10 Questions with Professor Lián Sifuentes
By Charlene Lee '10
Theme Song: "Modern Love" by David Bowie
Karaoke Song: "D'yer Maker" by Led Zeppelin
Favorite Book: "Love in the Time of Cholera" by Gabriel García Marquez
Favorite Film: "Labyrinth"
Favorite Play: "Medea" by Euripides
Favorite Quote: "Don't dream it; be it" from "The Rocky Horror Picture Show"
Something people would be surprised to know about me: I’m the lead
singer in a band. And I don’t sing.
When I was in college, I ... worked like a slave and partied like a
rock star.
Most prized possession: Stiletto heel signed by shoe designer John
Fluevog.
Thing I regret most: Going blonde.
When I first meet Lián Sifuentes, the new drama department assistant professor, I almost mistake her for a student. She arrives to the interview directly from a costume fitting for the recent production of “Romeo and Juliet,” in which she plays Romeo’s best friend, Mercutio, explaining: “Since this is a modern take on the play, I’m playing Mercutio as female. Playing the role as female is interesting because it allows you to really look at different relationships, particularly Mercutio’s relationships with Romeo and Tybalt.”
Sifuentes grew up in a western Massachusetts environment she describes as a “haunted house, Emily Dickinson, dark gray aesthetic.” She initially became interested in theater because she enjoyed “inhabiting another persona” and gaining novel perspectives through the roles she played.
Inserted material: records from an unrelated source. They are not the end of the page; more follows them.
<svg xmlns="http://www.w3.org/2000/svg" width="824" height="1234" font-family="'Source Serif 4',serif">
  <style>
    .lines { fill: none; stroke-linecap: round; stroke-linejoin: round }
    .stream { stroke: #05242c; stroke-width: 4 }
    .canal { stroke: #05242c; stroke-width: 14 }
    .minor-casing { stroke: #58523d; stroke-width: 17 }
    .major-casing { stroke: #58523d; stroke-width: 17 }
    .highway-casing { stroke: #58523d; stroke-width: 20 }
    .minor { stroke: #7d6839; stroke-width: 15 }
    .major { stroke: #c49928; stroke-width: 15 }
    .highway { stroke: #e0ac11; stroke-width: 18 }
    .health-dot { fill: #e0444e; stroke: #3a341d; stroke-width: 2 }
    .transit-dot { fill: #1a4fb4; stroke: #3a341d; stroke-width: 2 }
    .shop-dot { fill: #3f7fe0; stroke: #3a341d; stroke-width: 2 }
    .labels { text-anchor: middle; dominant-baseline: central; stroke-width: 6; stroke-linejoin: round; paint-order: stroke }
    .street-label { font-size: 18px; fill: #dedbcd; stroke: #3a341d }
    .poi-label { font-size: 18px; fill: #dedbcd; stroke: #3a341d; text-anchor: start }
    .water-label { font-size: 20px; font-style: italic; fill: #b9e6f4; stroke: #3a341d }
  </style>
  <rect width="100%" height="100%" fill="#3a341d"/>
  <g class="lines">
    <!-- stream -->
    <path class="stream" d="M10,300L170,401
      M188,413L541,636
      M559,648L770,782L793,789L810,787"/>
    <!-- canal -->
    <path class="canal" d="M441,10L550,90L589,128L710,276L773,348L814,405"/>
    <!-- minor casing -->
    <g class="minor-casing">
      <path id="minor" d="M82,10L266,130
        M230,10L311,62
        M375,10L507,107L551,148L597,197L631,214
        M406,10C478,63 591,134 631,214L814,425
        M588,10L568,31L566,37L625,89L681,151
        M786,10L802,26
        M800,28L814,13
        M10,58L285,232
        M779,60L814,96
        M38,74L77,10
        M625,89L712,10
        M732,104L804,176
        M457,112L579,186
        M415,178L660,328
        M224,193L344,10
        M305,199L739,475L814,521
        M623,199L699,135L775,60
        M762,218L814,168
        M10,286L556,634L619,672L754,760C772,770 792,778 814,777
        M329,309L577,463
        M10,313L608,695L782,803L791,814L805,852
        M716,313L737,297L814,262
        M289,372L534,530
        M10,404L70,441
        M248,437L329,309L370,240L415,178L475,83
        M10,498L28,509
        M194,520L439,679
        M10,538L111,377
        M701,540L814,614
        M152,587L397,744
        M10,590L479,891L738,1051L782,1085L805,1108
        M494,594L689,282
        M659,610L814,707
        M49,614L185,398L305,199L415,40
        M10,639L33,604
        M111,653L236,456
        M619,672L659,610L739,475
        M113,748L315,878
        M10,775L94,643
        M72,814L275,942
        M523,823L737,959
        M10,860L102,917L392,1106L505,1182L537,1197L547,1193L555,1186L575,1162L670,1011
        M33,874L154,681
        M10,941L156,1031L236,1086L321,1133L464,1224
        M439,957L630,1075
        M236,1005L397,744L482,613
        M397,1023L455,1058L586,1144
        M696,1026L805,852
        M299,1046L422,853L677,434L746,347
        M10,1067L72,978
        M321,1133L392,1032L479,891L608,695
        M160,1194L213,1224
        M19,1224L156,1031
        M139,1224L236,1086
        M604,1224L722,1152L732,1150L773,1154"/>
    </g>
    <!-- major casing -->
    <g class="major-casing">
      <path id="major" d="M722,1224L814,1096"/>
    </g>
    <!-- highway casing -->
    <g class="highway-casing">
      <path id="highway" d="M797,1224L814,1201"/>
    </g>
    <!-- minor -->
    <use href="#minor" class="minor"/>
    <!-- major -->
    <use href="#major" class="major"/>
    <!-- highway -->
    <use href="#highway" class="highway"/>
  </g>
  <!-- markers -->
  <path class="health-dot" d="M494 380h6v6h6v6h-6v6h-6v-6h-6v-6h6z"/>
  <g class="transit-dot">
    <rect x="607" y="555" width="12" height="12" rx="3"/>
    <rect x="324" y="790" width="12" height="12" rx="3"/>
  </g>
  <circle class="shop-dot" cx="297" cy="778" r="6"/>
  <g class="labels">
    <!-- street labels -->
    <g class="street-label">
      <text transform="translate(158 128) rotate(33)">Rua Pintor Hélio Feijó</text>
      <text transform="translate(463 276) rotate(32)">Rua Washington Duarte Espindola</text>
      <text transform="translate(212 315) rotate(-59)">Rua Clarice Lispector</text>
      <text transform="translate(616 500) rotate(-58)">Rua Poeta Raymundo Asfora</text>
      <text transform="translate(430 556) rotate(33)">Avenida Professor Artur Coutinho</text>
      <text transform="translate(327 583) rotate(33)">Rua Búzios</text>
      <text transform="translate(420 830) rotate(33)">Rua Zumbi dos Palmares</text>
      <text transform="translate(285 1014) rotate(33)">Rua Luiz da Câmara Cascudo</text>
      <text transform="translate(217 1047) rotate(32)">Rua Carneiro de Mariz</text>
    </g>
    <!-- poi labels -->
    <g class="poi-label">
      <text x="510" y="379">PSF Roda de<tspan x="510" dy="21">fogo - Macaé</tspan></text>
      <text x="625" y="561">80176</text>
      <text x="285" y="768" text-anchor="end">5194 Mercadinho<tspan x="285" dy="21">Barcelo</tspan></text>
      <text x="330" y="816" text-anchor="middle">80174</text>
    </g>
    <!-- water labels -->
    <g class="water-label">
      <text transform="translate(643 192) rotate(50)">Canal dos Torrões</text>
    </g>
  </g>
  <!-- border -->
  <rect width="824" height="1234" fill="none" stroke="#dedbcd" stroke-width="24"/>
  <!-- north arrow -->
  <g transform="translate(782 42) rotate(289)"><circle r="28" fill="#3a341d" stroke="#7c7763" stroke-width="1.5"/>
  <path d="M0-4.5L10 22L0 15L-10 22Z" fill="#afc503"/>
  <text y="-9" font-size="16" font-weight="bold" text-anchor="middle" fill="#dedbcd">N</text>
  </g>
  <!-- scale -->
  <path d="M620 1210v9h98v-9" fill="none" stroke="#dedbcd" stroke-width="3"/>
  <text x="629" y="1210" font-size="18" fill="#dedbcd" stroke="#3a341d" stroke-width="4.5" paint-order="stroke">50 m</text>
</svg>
She attended UMass-Amherst and majored in theater, but found herself wanting more. “Although I really enjoyed theater, I felt limited by always being directed by someone else and telling someone else’s story,” she says.
She received two masters degrees at NYU: one in performance theory and the other in interactive telecommunications. At NYU, Sifuentes began to see technology as a metaphor for performance. “I started to become interested in technology in performance, which was something I never expected. I found that I wanted to see not what technology is in performance, but how technology affects the way we make connections between things, or how our minds think in networks and not straight lines.” She continued working on performance projects and spent four years with the Trinity/La MaMa Experimental Performing Arts Program in New York City.
Currently, Sifuentes teaches performance studies and digital media classes that examine everything from online social spaces, to the history of performance, to stop motion animation. She classifies her courses as either being “deep investigation of performance” or as “practical art making” classes, involving more hands-on work. She hopes, however, to incorporate both techniques into all the classes she teaches at CC.
One course Sifuentes is teaching is Latin American performance, which examines “theater as resistance” through plays written between 1950 and 1980, and focuses on how theater functions as a coping mechanism for oppression. She explains that for many oppressed individuals, “theater can be the only way to articulate problems, hold people accountable for actions, and resist oppression.”